Michel Boyon estime qu'au moins six conditions doivent être remplies pour assurer la viabilité de la TNT :

- une offre de programmes attractive

- la résolution de problèmes techniques - mise en place d'émetteurs numériques, notamment - "sachant que la TNT ne pourra être opérationnelle que du jour où une couverture suffisante de la population sera assurée"

- l'engagement des fournisseurs à proposer des équipements numériques de réception (décodeurs, téléviseurs ...) "à un prix accessible"

- la mise en place d'un système de distribution

- le développement de la production française d'images

- la création d'un "lieu de concertation et de coordination" entre les partenaires du projet.

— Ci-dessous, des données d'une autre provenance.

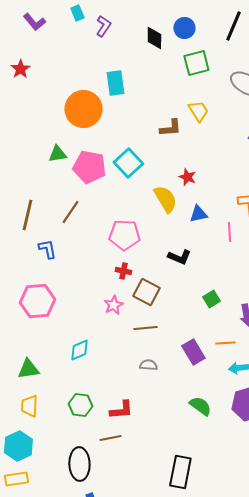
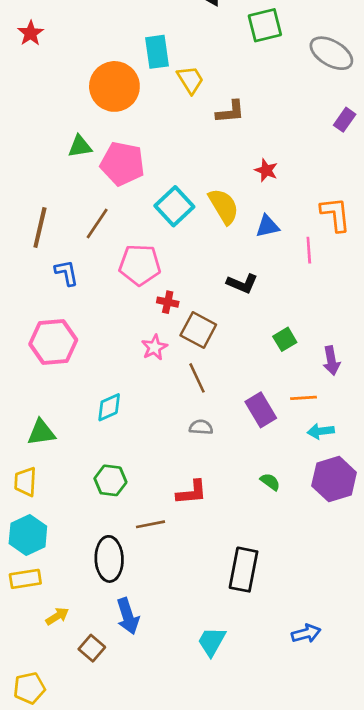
yellow trapezoid: (198, 111) -> (190, 80), moved
cyan square: (128, 163) -> (174, 206), moved
red star: (187, 177) -> (266, 170), moved
pink pentagon: (124, 235) -> (140, 265), moved
brown line: (145, 328) -> (197, 378), turned 70
yellow trapezoid: (29, 406) -> (25, 482), moved
green semicircle: (200, 406) -> (270, 482), size x0.7
red L-shape: (121, 410) -> (192, 492), moved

"Ces conditions relèvent largement de l'initiative privée, qui ne s'engagera qu'avec l'assurance de perspectives d'exploitation économique saines", souligne Michel Boyon. Autrement dit, "le succès de la TNT ne peut être qu'un succès de marché". Certaines de ces conditions relèvent de décisions de l'Etat, souligne aussi Michel Boyon - telles que l'augmentation de la redevance audiovisuelle pour financer la TNT publique. Mais celui-ci "doit aussi veiller au bon emploi des deniers publics". Il insiste cependant sur le fait que les pouvoirs publics "ne peuvent pas se désintéresser de la TNT" et invite le gouvernement à prendre rapidement position. De fait, le ministre de la Culture et de la Communication, Jean-Jacques Aillagon, devrait s'exprimer sur le sujet au début de la semaine. On indique à Matignon que le gouvernement est favorable à la poursuite du développement de la TNT. Michel Boyon propose que l'Etat "accompagne" ce développement, notamment en "préfinançant" les premiers aménagements de fréquences, en favorisant une offre audiovisuelle publique numérique et en programmant l'arrêt des émissions analogiques en fonction du "rythme de renouvellement" des téléviseurs. Si toutes ces conditions sont remplies, il estime que les émissions de la TNT pourraient commencer en décembre 2004, avec un taux de couverture d'environ 40% de la population. "Après quoi, le seuil psychologique des 50% doit impérativement être atteint en 12 mois", ajoute-t-il. Pour Michel Boyon, au rythme actuel, les 110 "points hauts" permettant de couvrir environ 80% de la population ne seront pas opérationnels avant 2008.